Wort zur Woche
von Vikar Florian Lengle
Karsamstagsglaube
Nach Merkels Rückzieher ist es nun doch möglich: „Shopping am Ostersamstag!“ So lese ich es in den Pressemitteilungen der letzten Tagen. Und ich wundere mich: über die undurchsichtige Strategie der Bundesregierung in Bezug auf die Pandemie. Und ich stolpere mal wieder über die Bezeichnung ‚Oster(!)samstag‘. Richtig wäre: Karsamstag. Es ist der Tag zwischen Karfreitag und Ostersonntag. An Karfreitag erinnern wir an die Kreuzigung Jesu und am Ostersonntag an seine Auferstehung. Karsamstag ist kein Freudentag, sondern wie der Karfreitag ein Tag der Trauer. Jesus ist tot. Die Auferstehung lässt noch auf sich warten. Es ist noch nicht Ostern.
Der Karsamstag hat in meinem bisherigen Leben kaum eine Rolle gespielt. Es gibt keine Gottesdienste und Rituale zu feiern. Es ist ein leerer Tag. Er liegt zwischen der Verzweiflung des Gesterns und der Hoffnung des nächsten Morgens. In diesem Dazwischen vermischen sich die Trauer über das Geschehene und die Erwartung auf das, was noch kommt. Dieses Dazwischen muss ausgehalten werden. Es ist noch nicht Ostern.
So wie ich diesen Tag erlebe, so erlebe ich auch meinen Glauben.
Auch mein Glaube liegt irgendwo dazwischen. Zwischen dem (Mit)Leiden an dieser Welt, an der Ungerechtigkeit, an der Vergänglichkeit des Lebens; und der Hoffnung darauf, dass es Trost gibt, dass unsere Tränen abgewischt werden, dass wir das ewige Leben haben. Mein Glaube ist irgendwo dazwischen. Zwischen dem Blick auf all das Schlechte der Welt und der Zuversicht, dass nichts so bleiben muss, wie es ist.
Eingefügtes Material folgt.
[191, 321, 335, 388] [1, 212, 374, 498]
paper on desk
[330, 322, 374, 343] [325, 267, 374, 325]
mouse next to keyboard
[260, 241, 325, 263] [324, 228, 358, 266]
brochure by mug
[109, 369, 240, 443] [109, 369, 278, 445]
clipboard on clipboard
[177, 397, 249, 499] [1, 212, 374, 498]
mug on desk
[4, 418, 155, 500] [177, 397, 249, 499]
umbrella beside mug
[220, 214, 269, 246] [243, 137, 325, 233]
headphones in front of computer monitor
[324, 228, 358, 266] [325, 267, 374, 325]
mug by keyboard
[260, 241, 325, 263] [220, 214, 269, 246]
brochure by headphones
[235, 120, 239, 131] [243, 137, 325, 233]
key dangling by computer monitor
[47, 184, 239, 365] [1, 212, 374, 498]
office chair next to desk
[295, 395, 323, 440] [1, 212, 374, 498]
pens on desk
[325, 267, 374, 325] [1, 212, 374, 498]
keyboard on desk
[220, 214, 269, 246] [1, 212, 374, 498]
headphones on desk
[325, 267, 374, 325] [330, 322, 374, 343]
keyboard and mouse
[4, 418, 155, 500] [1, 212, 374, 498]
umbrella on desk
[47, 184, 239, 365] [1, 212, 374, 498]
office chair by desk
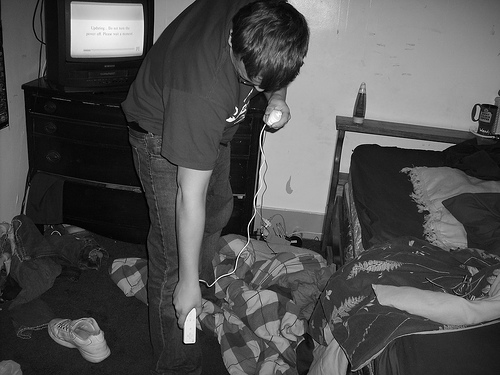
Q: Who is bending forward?
A: The man.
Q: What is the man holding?
A: A game controller.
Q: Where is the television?
A: Behind the man.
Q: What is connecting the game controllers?
A: A wire.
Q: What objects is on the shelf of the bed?
A: Mug and lamp.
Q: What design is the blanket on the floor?
A: Checkered.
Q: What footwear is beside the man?
A: Sneaker.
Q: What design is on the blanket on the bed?
A: Trees.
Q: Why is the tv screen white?
A: Tv is on.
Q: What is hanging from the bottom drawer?
A: Clothes.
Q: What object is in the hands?
A: Wii remote.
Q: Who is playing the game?
A: A man.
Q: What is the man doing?
A: Playing a game.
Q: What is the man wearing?
A: A shirt and jeans.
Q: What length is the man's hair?
A: Short.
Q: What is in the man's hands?
A: A game controller.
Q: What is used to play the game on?
A: The television.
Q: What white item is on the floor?
A: A shoe.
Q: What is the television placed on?
A: The dresser.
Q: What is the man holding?
A: A game controller.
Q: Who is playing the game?
A: A man.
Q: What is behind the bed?
A: The wall.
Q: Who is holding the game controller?
A: A man.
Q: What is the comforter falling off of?
A: The bed.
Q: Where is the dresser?
A: Under the TV.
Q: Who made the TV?
A: Sony.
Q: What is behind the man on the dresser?
A: A television.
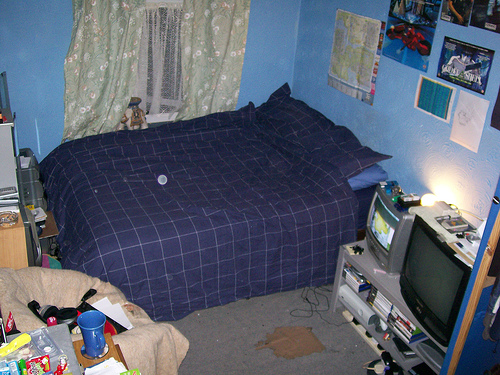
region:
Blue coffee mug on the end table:
[76, 309, 109, 361]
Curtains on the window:
[63, 0, 247, 139]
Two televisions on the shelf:
[361, 183, 476, 348]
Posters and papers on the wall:
[323, 2, 496, 152]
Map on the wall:
[323, 6, 384, 102]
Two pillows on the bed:
[257, 80, 389, 187]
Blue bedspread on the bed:
[42, 101, 360, 321]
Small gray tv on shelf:
[366, 190, 406, 270]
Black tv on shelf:
[397, 215, 462, 340]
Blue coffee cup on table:
[76, 313, 111, 351]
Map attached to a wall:
[330, 17, 384, 105]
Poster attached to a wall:
[435, 36, 490, 92]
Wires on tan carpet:
[289, 283, 345, 320]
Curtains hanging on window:
[64, 3, 246, 133]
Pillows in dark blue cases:
[250, 81, 390, 183]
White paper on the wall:
[453, 90, 490, 155]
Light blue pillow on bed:
[347, 161, 392, 193]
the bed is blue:
[95, 190, 171, 255]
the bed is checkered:
[155, 147, 300, 262]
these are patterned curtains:
[90, 35, 145, 100]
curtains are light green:
[180, 15, 315, 125]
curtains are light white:
[170, 25, 275, 100]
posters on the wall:
[296, 30, 456, 90]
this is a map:
[310, 27, 391, 92]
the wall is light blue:
[370, 102, 470, 179]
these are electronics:
[340, 193, 495, 359]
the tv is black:
[387, 227, 474, 341]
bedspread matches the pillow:
[38, 73, 405, 319]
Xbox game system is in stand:
[337, 279, 378, 336]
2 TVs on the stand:
[354, 180, 487, 362]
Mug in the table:
[73, 308, 115, 369]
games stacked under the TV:
[361, 285, 432, 353]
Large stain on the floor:
[250, 316, 356, 368]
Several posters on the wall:
[377, 5, 497, 212]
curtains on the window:
[63, 11, 273, 135]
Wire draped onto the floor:
[273, 254, 356, 336]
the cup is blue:
[77, 307, 110, 357]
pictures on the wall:
[328, 12, 494, 162]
So wie ich an Karsamstag die Spannung zwischen Trauer und Erwartung aushalten muss, so muss ich sie auch in meinem Glauben aushalten.
An Karsamstag ist diese Zwiespältigkeit besonders zu spüren. Der Theologe Fulbert Steffensky hat dieses Gefühl in einem Wort zusammengefasst: „Karsamstagsglaube“. Ein Ausdruck für einen Glauben, der im Zweifel und Schmerz schon die Hoffnung in sich trägt.
Beides braucht seine Zeit – Zweifel, Schmerz und Trauer, aber eben auch die Hoffnung. Darum halten wir heute den Karsamstag aus. Und morgen feiern wir Ostern!